Association of genetic risks for schizophrenia and bipolar disorder with specific and generic brain structural endophenotypes.

CONTEXT For more than a century, it has been uncertain whether or not the major diagnostic categories of psychosis--schizophrenia and bipolar disorder--are distinct disease entities with specific genetic causes and neuroanatomical substrates. OBJECTIVE To investigate the relationship between genetic risk and structural variation throughout the entire brain in patients and their unaffected relatives sampled from multiply affected families with schizophrenia or bipolar disorder. DESIGN Analysis of the association between genetic risk and variation in tissue volume on magnetic resonance images.

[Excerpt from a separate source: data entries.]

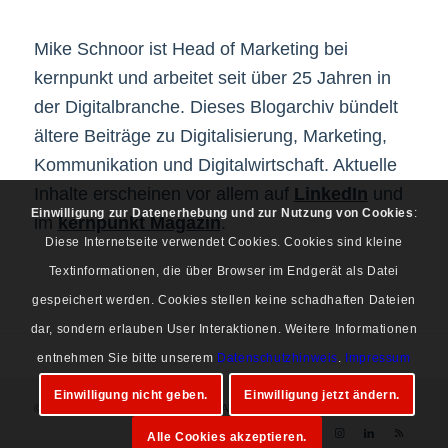
Mike Schnoor ist Head of Marketing bei
kernpunkt und arbeitet seit über 25 Jahren in
der Digitalbranche. Dieses Blogarchiv bündelt
ältere Beiträge zu Digitalisierung, Marketing,
Kommunikation und Digitalwirtschaft. Aktuelle
Inhalte erscheinen vor allem auf
LinkedIn
und
Einwilligung zur Datenerhebung und zur Nutzung von Cookies
:
im
kernpunkt Magazin
.
Diese Internetseite verwendet Cookies. Cookies sind kleine
Textinformationen, die über Browser im Endgerät als Datei
gespeichert werden. Cookies stellen keine schadhaften Dateien
dar, sondern erlauben User Interaktionen. Weitere Informationen
entnehmen Sie bitte unserem
Datenschutzhinweis
.
Impressum
Einwilligung nicht geben.
Einwilligung jetzt ändern.
© Copyright 1997-2026 Mike Schnoor. Alle Rechte vorbehalten.
Alle Cookies akzeptieren.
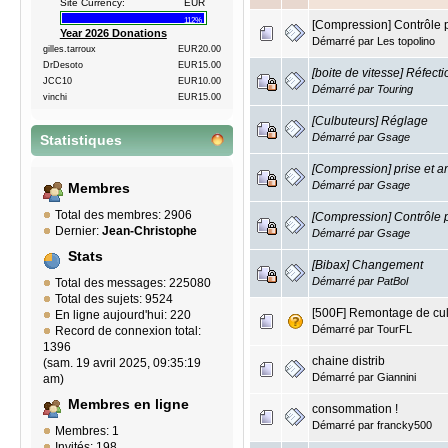
Site Currency:
EUR
112%
[Compression] Contrôle p
Year 2026 Donations
Démarré par
Les topolino
gilles.tarroux
EUR20.00
DrDesoto
EUR15.00
[boite de vitesse] Réfecti
JCC10
EUR10.00
Démarré par
Touring
vinchi
EUR15.00
[Culbuteurs] Réglage
Démarré par
Gsage
Statistiques
[Compression] prise et a
Démarré par
Gsage
Membres
Total des membres: 2906
[Compression] Contrôle p
Dernier:
Jean-Christophe
Démarré par
Gsage
Stats
[Bibax] Changement
Démarré par
PatBol
Total des messages: 225080
Total des sujets: 9524
[500F] Remontage de cu
En ligne aujourd'hui: 220
Démarré par
TourFL
Record de connexion total:
1396
chaine distrib
(sam. 19 avril 2025, 09:35:19
Démarré par Giannini
am)
Membres en ligne
consommation !
Démarré par
francky500
Membres: 1
Invités: 198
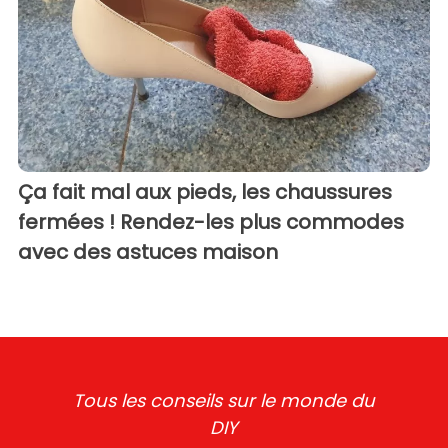
Ça fait mal aux pieds, les chaussures
fermées ! Rendez-les plus commodes
avec des astuces maison
Tous les conseils sur le monde du
DIY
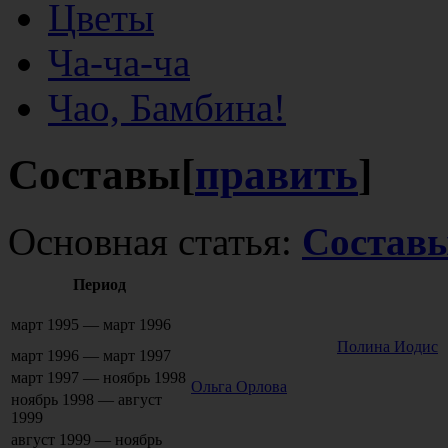
Цветы
Ча-ча-ча
Чао, Бамбина!
Составы
[
править
]
Основная статья:
Составы
Период
март 1995 — март 1996
Полина Иодис
март 1996 — март 1997
март 1997 — ноябрь 1998
Ольга Орлова
ноябрь 1998 — август
1999
август 1999 — ноябрь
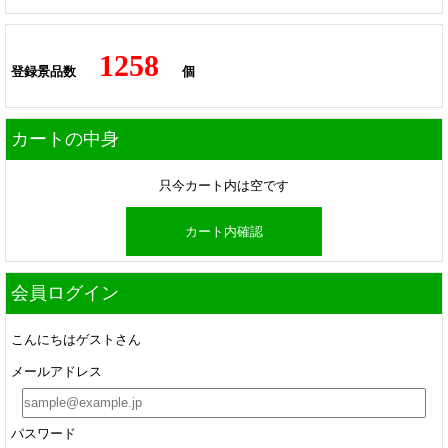
1258
登録景品数
個
カートの中身
只今カート内は空です
カート内確認
会員ログイン
こんにちはゲストさん
メールアドレス
パスワード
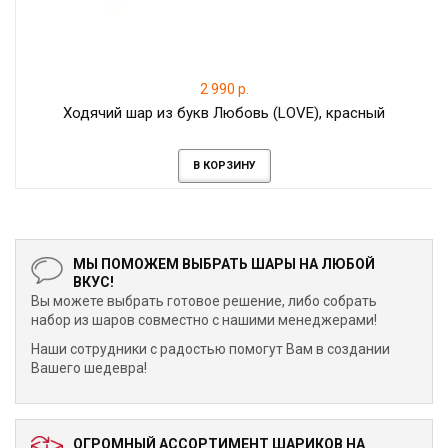
2 990 р.
Ходячий шар из букв Любовь (LOVE), красный
В КОРЗИНУ
МЫ ПОМОЖЕМ ВЫБРАТЬ ШАРЫ НА ЛЮБОЙ
ВКУС!
Вы можете выбрать готовое решение, либо собрать
набор из шаров совместно с нашими менеджерами!
Наши сотрудники с радостью помогут Вам в создании
Вашего шедевра!
ОГРОМНЫЙ АССОРТИМЕНТ ШАРИКОВ НА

SETTING Psychiatric research center. PARTICIPANTS Subjects comprised 25 patients with schizophrenia, 36 of their unaffected first-degree relatives, 37 patients with bipolar 1 disorder who experienced psychotic symptoms during illness exacerbation, and 50 of their unaffected first-degree relatives. MAIN OUTCOME MEASURES We used computational morphometric techniques to map significant associations between a continuous measure of genetic liability for each subject and variation in gray or white matter volume. RESULTS Genetic risk for schizophrenia was specifically associated with distributed gray matter volume deficits in the bilateral fronto-striato-thalamic and left lateral temporal regions, whereas genetic risk for bipolar disorder was specifically associated with gray matter deficits only in the right anterior cingulate gyrus and ventral striatum. A generic association between genetic risk for both disorders and white matter volume reduction in the left frontal and temporoparietal regions was consistent with left frontotemporal disconnectivity as a genetically controlled brain structural abnormality common to both psychotic disorders. CONCLUSIONS Genetic risks for schizophrenia and bipolar disorder are associated with specific gray matter but generic white matter endophenotypes. Thus, Emil Kraepelin's pivotal distinction was neither wholly right nor wholly wrong: the 2 major psychoses show both distinctive and similar patterns of brain structural abnormality related to variable genetic risk.